- **YOUR INSTRUCTIONS**:
Determine how many lines in the listing contain the string "Заглушки". Only that number goes in the answer.

- **PROVIDED DATA**:
Start of Block
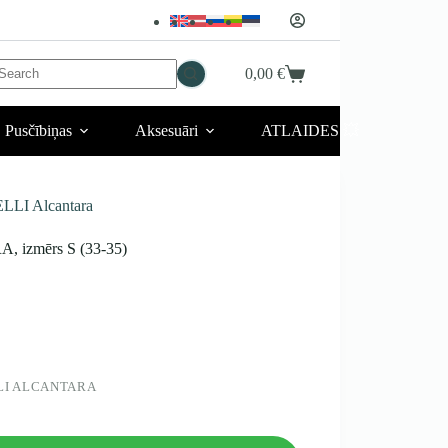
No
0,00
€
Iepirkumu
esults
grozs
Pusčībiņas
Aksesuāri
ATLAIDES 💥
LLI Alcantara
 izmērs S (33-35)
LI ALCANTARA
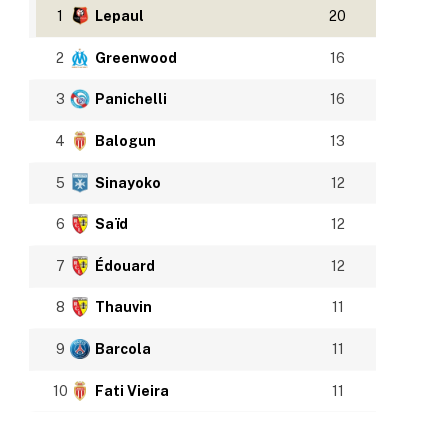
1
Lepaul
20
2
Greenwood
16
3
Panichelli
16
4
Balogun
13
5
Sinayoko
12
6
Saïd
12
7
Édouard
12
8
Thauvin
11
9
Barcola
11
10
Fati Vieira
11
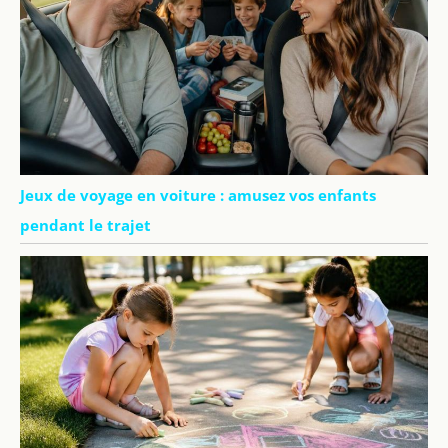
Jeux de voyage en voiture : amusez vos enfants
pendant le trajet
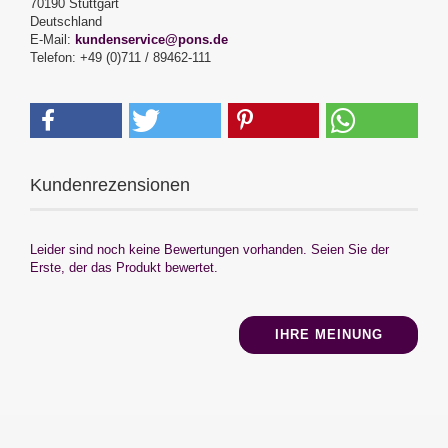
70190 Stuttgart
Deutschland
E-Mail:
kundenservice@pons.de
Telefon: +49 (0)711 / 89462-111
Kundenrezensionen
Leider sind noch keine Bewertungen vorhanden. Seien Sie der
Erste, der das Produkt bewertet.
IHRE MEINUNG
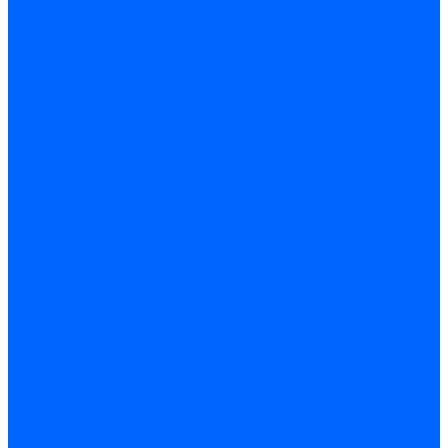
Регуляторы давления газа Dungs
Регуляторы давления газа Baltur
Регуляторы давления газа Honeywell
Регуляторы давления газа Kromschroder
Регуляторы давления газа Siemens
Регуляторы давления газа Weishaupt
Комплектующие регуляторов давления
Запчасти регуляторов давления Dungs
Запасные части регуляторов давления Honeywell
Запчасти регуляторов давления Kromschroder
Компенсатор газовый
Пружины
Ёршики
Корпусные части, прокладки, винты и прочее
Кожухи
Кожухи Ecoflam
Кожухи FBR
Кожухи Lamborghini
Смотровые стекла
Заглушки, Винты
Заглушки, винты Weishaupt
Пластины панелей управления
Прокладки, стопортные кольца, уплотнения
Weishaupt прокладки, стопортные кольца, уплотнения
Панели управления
End of Block
Start of Block
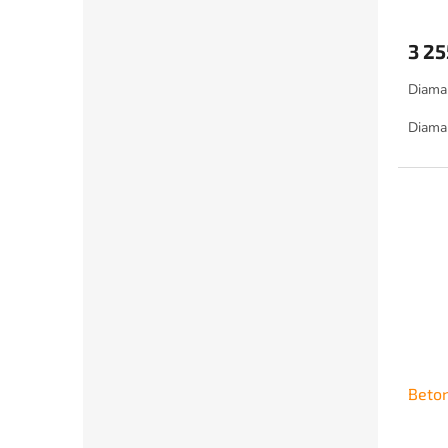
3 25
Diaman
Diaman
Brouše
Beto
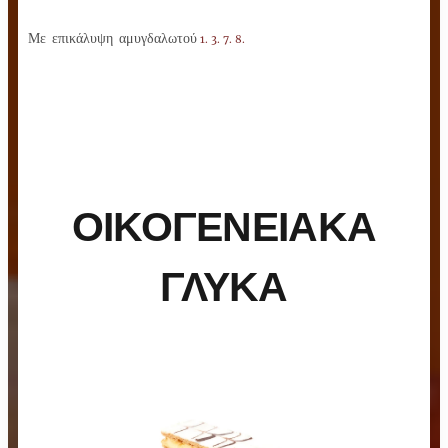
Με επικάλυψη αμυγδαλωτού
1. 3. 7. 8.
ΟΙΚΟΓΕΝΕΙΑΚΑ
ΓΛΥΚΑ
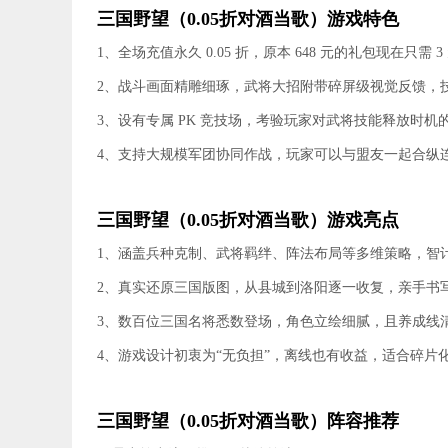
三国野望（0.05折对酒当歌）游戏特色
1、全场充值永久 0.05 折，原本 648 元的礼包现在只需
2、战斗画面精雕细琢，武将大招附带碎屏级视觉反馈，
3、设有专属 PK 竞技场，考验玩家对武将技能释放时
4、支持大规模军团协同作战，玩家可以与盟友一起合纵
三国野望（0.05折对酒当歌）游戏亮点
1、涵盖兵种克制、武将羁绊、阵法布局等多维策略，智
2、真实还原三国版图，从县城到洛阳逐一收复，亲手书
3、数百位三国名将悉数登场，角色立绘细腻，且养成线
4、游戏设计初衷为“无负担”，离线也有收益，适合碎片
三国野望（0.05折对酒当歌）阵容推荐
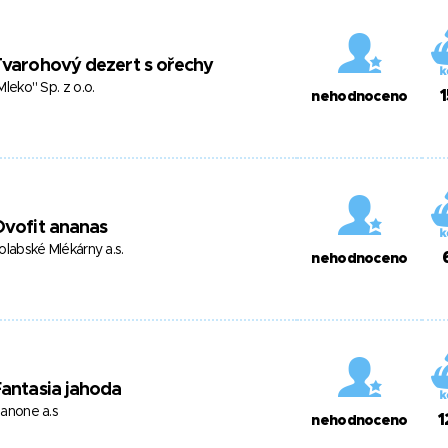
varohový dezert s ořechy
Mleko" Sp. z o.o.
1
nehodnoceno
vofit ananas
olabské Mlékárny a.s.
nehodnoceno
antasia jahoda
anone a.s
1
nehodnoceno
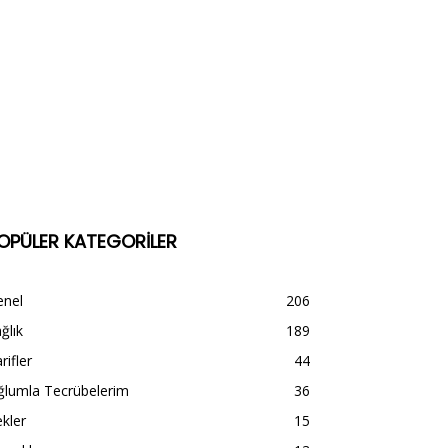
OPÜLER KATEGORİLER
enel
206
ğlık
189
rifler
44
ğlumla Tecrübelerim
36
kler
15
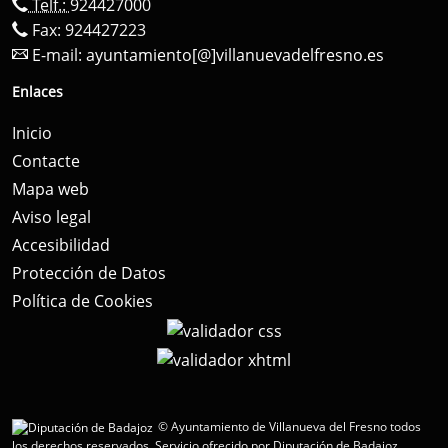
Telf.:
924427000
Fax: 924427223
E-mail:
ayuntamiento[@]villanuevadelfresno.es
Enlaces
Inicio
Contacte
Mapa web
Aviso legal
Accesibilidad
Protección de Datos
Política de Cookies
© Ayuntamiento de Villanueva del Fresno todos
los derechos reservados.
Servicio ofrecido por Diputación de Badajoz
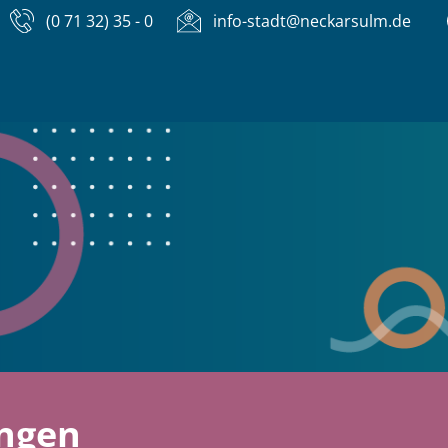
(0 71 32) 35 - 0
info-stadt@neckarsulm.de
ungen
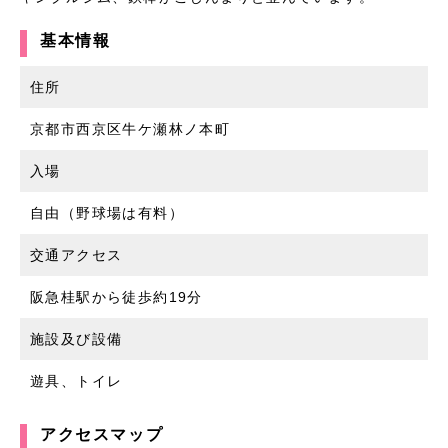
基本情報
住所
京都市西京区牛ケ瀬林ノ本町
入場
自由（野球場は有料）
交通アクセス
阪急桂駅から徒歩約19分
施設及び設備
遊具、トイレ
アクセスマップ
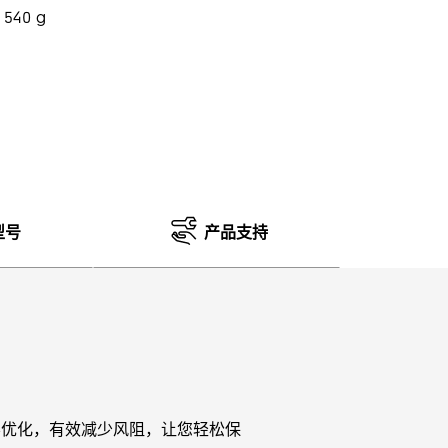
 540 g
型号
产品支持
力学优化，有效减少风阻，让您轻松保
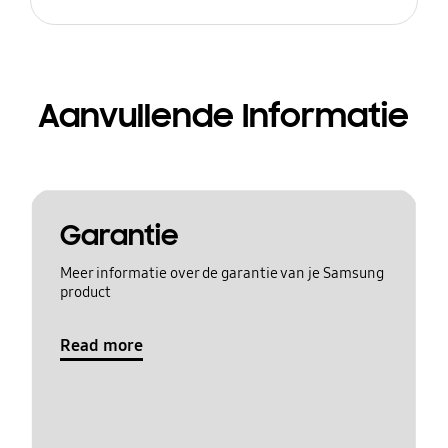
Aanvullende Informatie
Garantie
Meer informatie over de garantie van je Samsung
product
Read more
End of Block
Start of Block
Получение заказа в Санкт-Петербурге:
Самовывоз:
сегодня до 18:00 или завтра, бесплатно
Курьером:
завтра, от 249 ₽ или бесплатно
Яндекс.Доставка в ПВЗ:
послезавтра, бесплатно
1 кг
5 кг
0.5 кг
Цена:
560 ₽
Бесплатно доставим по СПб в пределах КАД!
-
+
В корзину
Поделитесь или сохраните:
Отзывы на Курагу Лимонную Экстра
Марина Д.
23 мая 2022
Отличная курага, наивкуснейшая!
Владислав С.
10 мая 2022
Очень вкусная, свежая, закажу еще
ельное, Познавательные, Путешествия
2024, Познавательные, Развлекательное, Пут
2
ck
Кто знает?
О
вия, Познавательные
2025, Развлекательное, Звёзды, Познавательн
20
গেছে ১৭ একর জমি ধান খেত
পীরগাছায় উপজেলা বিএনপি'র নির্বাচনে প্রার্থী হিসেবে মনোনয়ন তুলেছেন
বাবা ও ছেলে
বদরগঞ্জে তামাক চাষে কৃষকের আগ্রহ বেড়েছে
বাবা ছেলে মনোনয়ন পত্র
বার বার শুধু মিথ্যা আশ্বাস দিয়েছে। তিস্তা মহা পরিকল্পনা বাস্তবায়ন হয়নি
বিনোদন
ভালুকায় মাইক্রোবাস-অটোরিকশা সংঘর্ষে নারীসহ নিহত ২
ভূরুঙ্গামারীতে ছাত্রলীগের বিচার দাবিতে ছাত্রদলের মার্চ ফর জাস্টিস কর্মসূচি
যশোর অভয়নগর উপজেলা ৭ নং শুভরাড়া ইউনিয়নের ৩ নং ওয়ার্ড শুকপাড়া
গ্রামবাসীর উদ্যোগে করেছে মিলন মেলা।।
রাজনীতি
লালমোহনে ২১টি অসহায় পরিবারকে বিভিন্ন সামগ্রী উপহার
End of Block
- **YOUR SOLUTION**:
2